Issue 8 / Poetry

Issue 8 Poetry: Crash the Margins

For issue 8, each editor selected their pieces based off of particular, meaningful themes. We’ve decided to publish these works as a folio in their specific genre so readers can feel how they interact and create a dialogue with each other. Get ready to read dangerously.

 

Poetry: Crash the Margins

Guest Editor: Kamden Hilliard

 

a formal– traditional– ghazal ends with an inclusion of the writer’s name; a callsign of sorts.
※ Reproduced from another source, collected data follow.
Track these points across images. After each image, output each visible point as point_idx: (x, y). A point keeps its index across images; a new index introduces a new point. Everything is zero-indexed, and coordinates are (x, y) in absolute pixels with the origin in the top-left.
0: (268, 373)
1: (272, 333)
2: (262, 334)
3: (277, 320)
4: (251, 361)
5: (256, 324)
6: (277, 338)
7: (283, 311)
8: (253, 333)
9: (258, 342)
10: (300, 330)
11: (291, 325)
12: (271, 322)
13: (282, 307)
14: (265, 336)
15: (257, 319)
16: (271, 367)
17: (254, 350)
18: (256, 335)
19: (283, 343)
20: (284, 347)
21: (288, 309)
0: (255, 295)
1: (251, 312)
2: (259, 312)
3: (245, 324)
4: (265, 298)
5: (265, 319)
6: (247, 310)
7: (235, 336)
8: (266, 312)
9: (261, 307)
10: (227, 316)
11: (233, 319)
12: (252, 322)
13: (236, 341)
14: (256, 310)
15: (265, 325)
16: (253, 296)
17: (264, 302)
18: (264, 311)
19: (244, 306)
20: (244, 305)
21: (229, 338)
Jonathan Moore’s “ghazal for bitchboi,” ends– not in tradition or formality but– with a question of the

“summoner, summoning ground.”and it’s moments like this summoning, this willingness to wrestle with

form and praxis and identity that underpins these works. and oh are these works something: a revisioning

of A.I.’s memorable “practice” press conference, a speaker who expects “the worst of men,” a poem that

asks if you can “hear [it] now?!” and footnotes for the heart. Past these complicated relationships to data,

received form and the ever tricky identity politic, they reach for a decolonized emotion absent in ya

favorite all-white- lit-mag. these poems disrupt and heal and push themselves right through those margins.

I was encouraged by spaces like, the AAWW’s aptly named journal, The Margins, which seeks to

explore “an age when… We’re thinking about Asian American identity in a way totally different from

anyone else for a pan-racial, trans-cultural, truly world-spanning audience” (borrowed from The Margin’s

about us page). and while the Asian American space is a unique one, I figured I could extend this function

to POC and QTPOC work at large. How can brown folx recenter themselves and take up all the glorious

space we want? This issue seemed like a good start and thankfully the poets inside do a truly stunning

we [Jonathan Jacob Moore, Matthew L. Thompson, Isabel Quintero, Len Lawson, E Yeon Chang,

and Kamden Hilliard], the writers and editor of Crash the Margin do, indeed, crash the margin. we

disrupt. we fill and refill and fire each other up. we write in long lines and short lines and sometimes we

even slow down long enough to hear that

the blackest thing is dying empty

and being filled to the brim.

which does not exactly offer this as a safe space, but, perhaps, a safer space. a space in which we engage

the what Moore, again, calls “the work” or what NYU first year, E Yeon Chang, might describe as

…the weekend

I wore a black shirt and velvet leggings.

this issue is about the complicated, often terrifying, labor of living and loving the state of living. how we

may trap thru the flames of this slave state in order to forge something kind and maybe a little bit catty. I

am so happy to introduce these poems and hope that you, reader, may find something shocking.

something memorable. a reason to love and love breaking the margins.